貯め期とは?人生に4回あるお金を貯める時期を把握しよう
執筆者:木崎涼(ファイナンシャルプランナー)
2020年11月12日
お金の貯めやすさは、ライフステージによって変わります。それぞれの「貯め期」を逃さず貯蓄することで、効率的な資産形成が可能になります。この記事では、4つの貯め期を紹介するとともに、具体的な貯蓄方法をお伝えします。賢く貯蓄し、お金に関する不安を解消しましょう。
人生に4回あるお金の「貯め期」とは?
まず、4つのお金の「貯め期」を紹介します。
実は20歳になるまでの子ども時代も、お金の貯め期といわれています。ただ、お年玉やお小遣い状況は家庭によっても異なるため、今回は社会人になってからの貯め期を中心に紹介します。
●貯め期1. 独身時代
1回目は、就職してから結婚するまでの間です。
一人暮らしをする場合でも、工夫次第で生活費を抑えることは可能です。給与が少ないうちに支出をしっかり見直し、昇給してもそのままの生活を維持できれば、昇給分をそのまま貯蓄に回せます。
●貯め期2. 共働き時代
2回目は、結婚してから子どもができるまでの間です。
最近では共働きの家庭が増えてきました。二人暮らしになって生活費が一緒になると、「一人暮らし×2人分」より支出を抑えられます。お金について夫婦で話し合う機会を持ち、目標を決めて本格的に貯蓄をスタートしましょう。
●貯め期3. 出産から復職後
3回目は、出産後の育児休暇が明け、復職して再び共働きになったときです。
2019年10月から保育園が無償化されました。文部科学省の「平成30年度子供の学習費調査の結果について」によると、学費や学校外活動費等を含めた年間の学習費は、公立幼稚園が22万3,647円、公立小学校が32万1,281円です。子どもが小さいうちは、支出をコントロールすることで一定額の貯蓄を継続できます。
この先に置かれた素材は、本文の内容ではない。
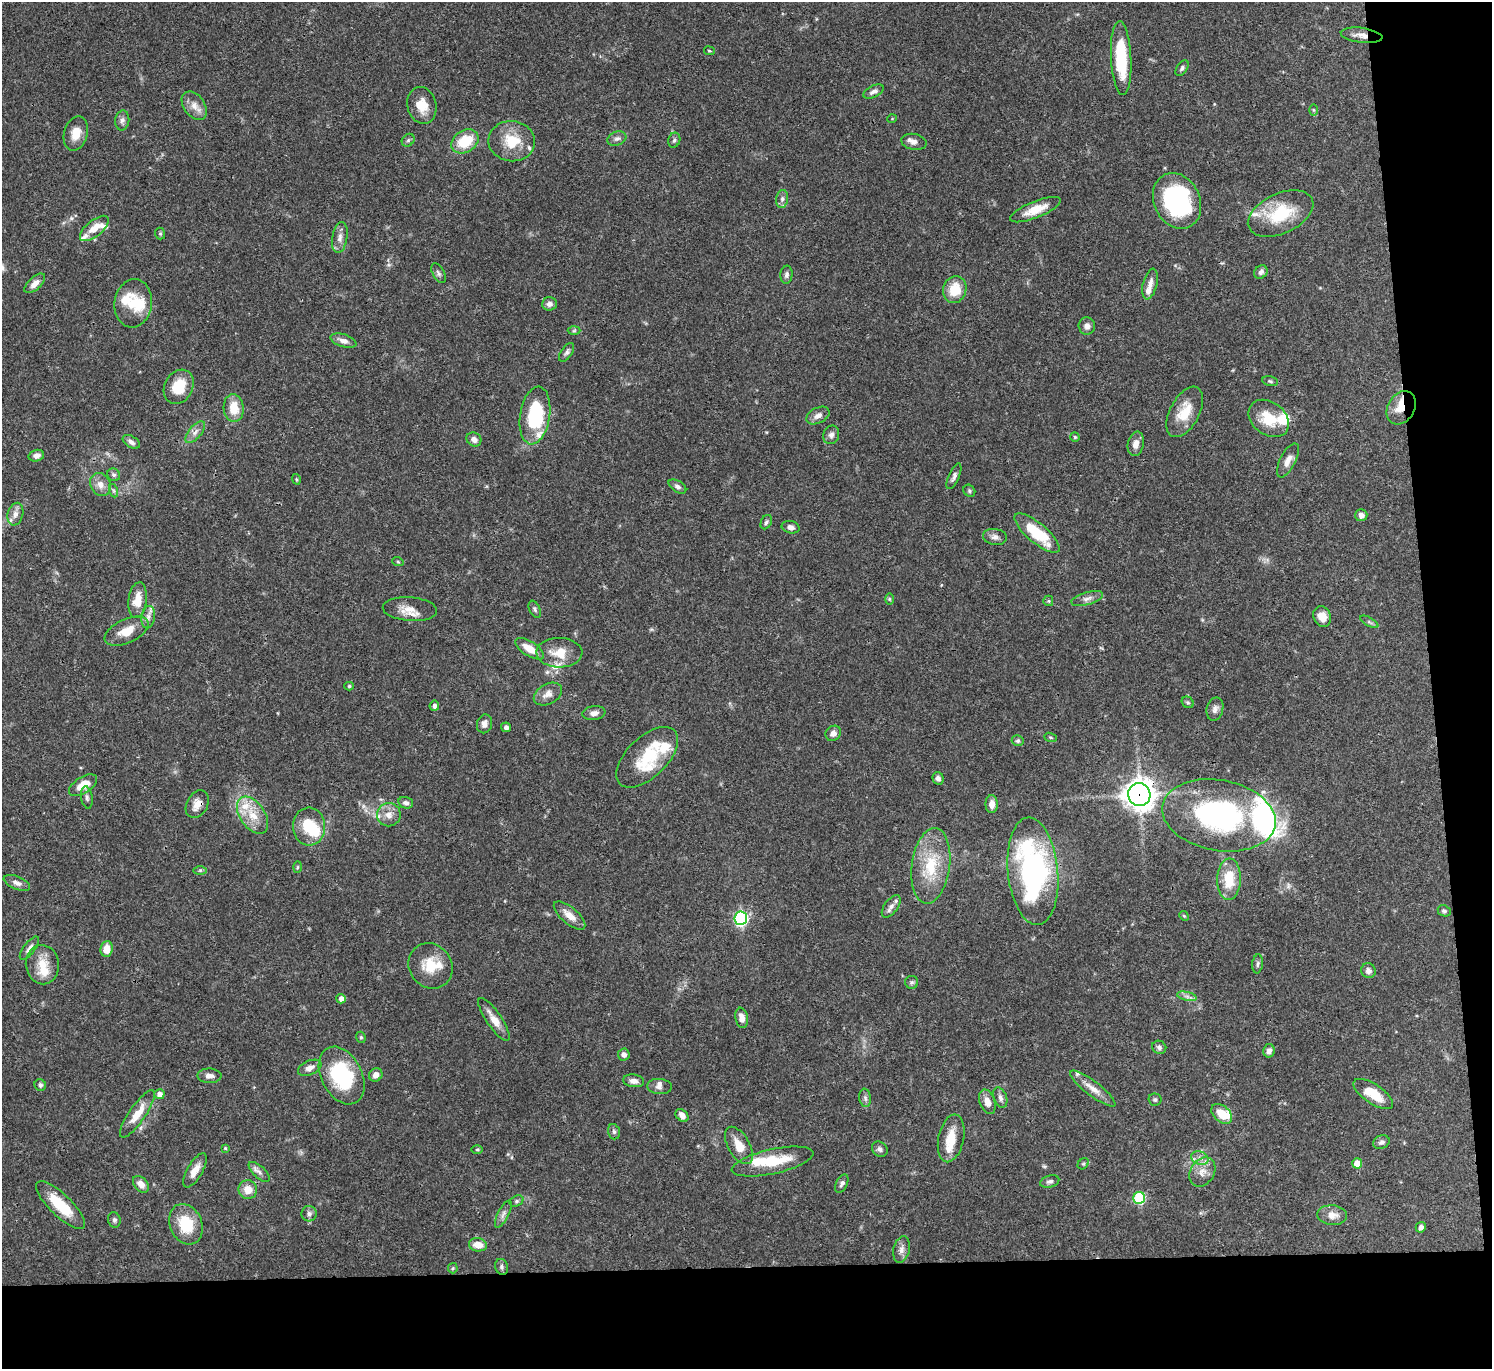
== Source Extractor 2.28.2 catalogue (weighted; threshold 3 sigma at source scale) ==
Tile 9 of 3 x 3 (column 3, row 3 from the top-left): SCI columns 2981-4470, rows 131-1497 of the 4472 x 4452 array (HDU 1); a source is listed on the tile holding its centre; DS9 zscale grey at full resolution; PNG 1494 x 1371 px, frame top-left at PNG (2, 2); each listed source drawn as its Kron ellipse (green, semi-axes under 4 px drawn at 4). Shown black and unused: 11% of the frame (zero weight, under 3 of 4 exposures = <1% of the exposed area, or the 3 px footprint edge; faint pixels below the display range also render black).
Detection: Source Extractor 2.28.2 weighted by HDU 2 'WHT'; one run over the whole footprint, this tile lists its part. Background 0.0546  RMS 0.003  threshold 0.0133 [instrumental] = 3 sigma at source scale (4.5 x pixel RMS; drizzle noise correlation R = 1.50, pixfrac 1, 0.05/0.05 arcsec/px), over >= 5 px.
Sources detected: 202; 1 inside a brighter object's white glare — neither listed nor drawn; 26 inside a brighter listed object's ellipse — not listed separately; the other 175 listed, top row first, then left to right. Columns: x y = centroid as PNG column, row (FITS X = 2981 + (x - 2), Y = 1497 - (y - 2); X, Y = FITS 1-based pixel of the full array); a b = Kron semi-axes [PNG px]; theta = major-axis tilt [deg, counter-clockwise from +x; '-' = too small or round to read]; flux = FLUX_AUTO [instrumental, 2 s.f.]
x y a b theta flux
1362 35 21 7 -7 2.5
709 51 5 3 - 0.34
1121 58 37 10 -87 16
1182 68 9 5 57 0.69
873 92 11 5 25 1.2
422 105 19 14 -77 4.8
194 106 16 10 -54 2.7
1313 110 6 4 -88 0.34
892 119 5 3 - 0.23
122 120 10 7 83 1.1
76 133 17 12 75 3.9
617 138 10 7 18 1.1
408 140 7 5 45 0.63
674 140 7 6 - 0.75
465 141 14 11 32 9.4
512 141 23 20 -6 8.5
914 142 13 8 -11 1.5
782 199 9 6 81 1.1
1177 201 29 23 -64 37
1035 210 27 8 22 5
1281 214 35 20 25 14
94 228 17 8 39 3.8
160 234 6 5 - 0.46
340 238 16 7 81 1.9
1261 272 7 6 - 0.98
439 273 11 5 -61 0.84
786 275 9 6 82 0.92
35 283 13 6 42 2.1
1150 284 16 7 76 2.1
955 290 13 11 73 6.8
133 303 24 18 83 7.8
549 304 7 6 - 1.5
1087 326 9 8 - 1.4
574 331 6 4 2 0.48
343 341 13 6 -16 1.8
567 352 10 5 54 0.87
1270 381 8 5 -12 0.56
179 387 18 14 62 7.6
234 408 14 10 -85 5.9
1401 408 18 13 58 4.7
1185 412 27 14 62 7.2
535 415 29 15 81 22
818 416 12 7 26 1.7
1269 418 22 16 -38 8
195 432 13 6 50 1.6
831 435 9 8 - 1.2
1075 437 5 4 - 0.36
474 439 8 6 -36 1.5
131 442 9 5 -30 1.1
1136 444 12 8 78 2
36 456 8 5 15 1.1
1288 460 19 7 62 2.3
114 475 7 6 - 0.72
954 476 14 5 66 1
296 479 5 3 - 0.31
100 485 12 9 -61 2.4
677 486 10 5 -33 0.97
114 491 7 4 -71 0.59
969 491 6 5 - 0.5
15 514 11 8 74 1.7
1361 515 6 6 - 1.3
766 522 7 5 62 0.64
791 527 9 6 -13 1.2
1037 533 28 9 -40 12
995 537 12 8 -9 1.4
398 562 6 3 -19 0.3
1087 598 16 6 16 1.6
889 599 6 4 -89 0.38
137 600 18 9 83 4.8
1048 601 5 5 - 0.38
410 609 27 12 -4 4.2
535 609 9 5 -65 0.72
148 617 11 6 82 1.4
1322 617 10 8 -68 3
1369 622 10 4 -29 0.63
127 631 23 12 24 5.3
530 649 16 7 -32 4
559 653 23 15 -1 6.1
349 686 5 4 - 0.43
548 694 15 10 29 2.3
1188 702 6 5 - 0.48
434 706 5 5 - 0.94
1215 709 12 8 76 1.4
594 713 11 7 8 1.5
484 724 9 7 77 1.4
506 727 5 4 - 0.86
833 733 8 7 - 1.5
1051 737 6 4 -20 0.41
1018 741 6 5 - 0.54
647 757 38 20 44 13
938 778 6 5 - 1.1
83 785 16 8 32 4.8
1139 794 11 11 - 350
87 798 11 5 -81 0.97
406 803 7 5 -17 1.1
197 804 15 10 61 2.9
992 804 9 6 89 2
253 815 21 12 -55 6.1
389 815 12 11 - 2.6
1219 815 57 35 -10 57
309 826 19 16 -87 9.8
931 866 38 19 83 13
297 867 6 4 88 0.36
200 870 6 4 1 0.48
1033 871 54 25 -84 65
1229 879 21 12 88 8.3
17 883 14 6 -23 1.4
891 906 13 6 54 1.5
1444 911 6 5 - 0.67
570 915 19 8 -40 3.2
1184 916 5 4 - 0.33
741 918 7 6 - 51
29 948 14 5 53 1.2
106 949 8 6 83 3.8
1258 964 9 5 83 0.74
42 965 20 16 -80 5.7
431 966 23 21 -53 7.7
1368 971 7 7 - 1.5
912 982 6 6 - 0.6
1187 996 10 4 -13 0.99
341 999 5 4 - 1.5
742 1018 10 6 -81 2.3
494 1019 25 7 -56 3.6
361 1037 6 4 -69 0.44
1159 1047 7 6 - 0.95
1269 1051 7 5 78 1.4
624 1055 6 6 - 1.3
310 1068 12 7 23 1.9
376 1075 7 6 - 1.8
209 1076 12 7 -1 1.6
342 1076 31 20 -62 23
634 1081 10 6 -8 1.5
40 1085 6 5 - 0.79
659 1086 12 7 -5 1.3
1093 1089 28 7 -37 3.2
159 1094 5 5 - 1.5
1373 1094 23 9 -34 6.8
1000 1097 10 6 -69 1.2
865 1098 9 6 -82 0.88
1155 1100 6 6 - 0.56
987 1102 13 7 -71 2.7
137 1114 28 8 55 5.1
1222 1114 12 8 -42 5
682 1115 7 5 -46 1.7
614 1132 8 5 -74 0.73
951 1138 24 12 78 6.6
1381 1142 8 6 23 0.96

しかし、小学校高学年になると、成長期に差し掛かり食費が増えます。中学で部活動や習い事を始めるとさらに出費も増え、高校受験に向けて塾代がかかることもあるでしょう。こういった理由から、公立中学校の年間の学習費は48万8,397円と小学校より高額になります。
出産して復職した後は、子どもが小学生のうちに少しでも貯蓄をしておくようにしましょう。この時期に貯蓄することで、高校・大学の進学の選択肢も増えるはずです。仕事と家庭の両立で悩む時期でもありますが、家計管理をおろそかにせず、しっかり貯蓄を継続することが大切です。
●貯め期4. 子どもの独立後
4回目は、子どもが大学を卒業し、就職したときです。
定年退職を迎えるまでの間は、再び夫婦二人の生活になります。老後への備えについて本格的に検討を始める時期でもあるので、ライフプランを立て、計画的に貯蓄しましょう。
手取りの何パーセントを貯蓄に回す?平均貯蓄率を紹介
総務省の「家計調査結果(2019年、総務省統計局)」によると、1ヵ月の実収入の平均は58万6,149円です。これは夫婦の給与、月割にした賞与、臨時収入等を含めた金額です。ここから社会保険料や税金等を差し引いた可処分所得の平均は、47万6,645円です。そして、生活費が32万3,853円で、黒字額は15万2,792円となります。
- (※)二人以上の世帯のうち勤労者世帯の場合
手取り額に対する平均貯蓄率は、下記の計算式で推定できるでしょう。
黒字額15万2,792円 ÷ 手取り額47万6,645円 = 32%
賞与も含めた貯蓄率なので、毎月の手取り額から32%を貯蓄に回すのは難しいかもしれませんが、1つの目安になります。
貯め期を生かして賢く貯蓄しよう
貯め期を生かして貯蓄したいなら、「先取り貯蓄」を検討してみてください。残った分を貯蓄に回そうとしても、なかなか思うように貯蓄はできません。先に貯蓄し、残ったお金でやりくりする習慣が身につけば、ストレスなく着々と資産を増やしていけるはずです。
先取り貯蓄には、さまざまな方法があります。例えばつみたてNISAの制度を活用すれば、一定額の投資までなら運用益が非課税になります。約20%の税金がかからないメリットは大きいので、投資初心者はぜひ検討してみてください。
また、外貨を毎月自動で積み立てたり、毎月一定額を拠出しロボアドバイザーに運用を任せたりといった方法もあります。
今が人生の貯め期なら、自分に合った方法で「先取り貯蓄」をスタートし、賢く資産形成しましょう。